Archive for fevereiro 2008

O Relógio - Parte 6


.

John segurava aquela pequena mãozinha pelas ruas de Blackpool. Os olhos atentos de Elizabeth pareciam pequenas fontes de luz de tão brilhantes. A pequena observava tudo, parecia encantada com a quantidade de coisas que via pelo caminho.

- Sua casa é muito longe senhor John? - perguntou a garotinha.
- Não, nós já estamos chegando. Você está cansada?
- Sim, um pouco.
- Não se preocupe, estamos perto.

Os dois viraram a esquina e pararam na frente de uma porta.

- Esta é sua casa daqui por diante. - disse John.

John abriu a porta e adentrou com Elizabeth pela sala. Beatrice estava nos fundos lavando roupa. Logo, John tratou de chamar a esposa.

- Beatrice, venha ver a visita que temos. - gritou.

Beatrice veio correndo pela cozinha e logo olhou para a pequena menina com lindos olhos azuis.

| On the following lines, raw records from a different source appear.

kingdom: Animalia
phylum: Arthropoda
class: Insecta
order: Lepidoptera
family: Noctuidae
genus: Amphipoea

- Quem é esta menininha John? - indagou ela.
- Ela vai ficar conosco durante muito tempo. A partir de hoje, ela mora nesta casa. - sorriu.
- Não estou entendendo John. Onde está a mãe dela? Onde você a encontrou? - disse Beatrice parecendo preocupada.
- Vamos conversar no quarto minha querida.

Beatrice sentou na cama e olhou para o marido parecendo impaciente.

- O nome dela é Elizabeth. Eu a adotei no orfanato das irmãs. Ela foi abandonada pela mãe com alguns dias de vida.
- Mas você nunca me falou que queria trazer uma criança para morar conosco. Por quê você tomou essa decisão assim tão rapidamente?
- Beatrice, eu ouço suas orações todas as noites. Enquanto você pensa que eu estou dormindo eu ouço você pedindo a Deus um filho. Eu só quiz lhe alegrar. Ela será mais que uma companhia para você enquanto eu estiver fora. Ela será uma filha. O que você acha?
- Eu ainda estou me acostumando com a idéia. Não sabia que seria tão prontamente atendida. Me dê tempo para encarar isso. - afirmou Beatrice.
- Darei todo o tempo do mundo. Mas não esqueça de que Elizabeth não pode esperar muito. Afinal, prometi à Madre que a menina seria muito bem tratada aqui e que teria uma família amorosa.

Beatrice preparou um suco de fruta para Elizabeth e o ofereceu à garotinha. Ela parecia mais relaxada depois de algum tempo conversando com John. Ele parecia feliz e conversava com a criança euforicamente. Falavam sobre tudo: as aulas no orfanato, os amigos, as brincadeiras e até sobre os castigos que as freiras lhe davam quando fazia alguma travessura.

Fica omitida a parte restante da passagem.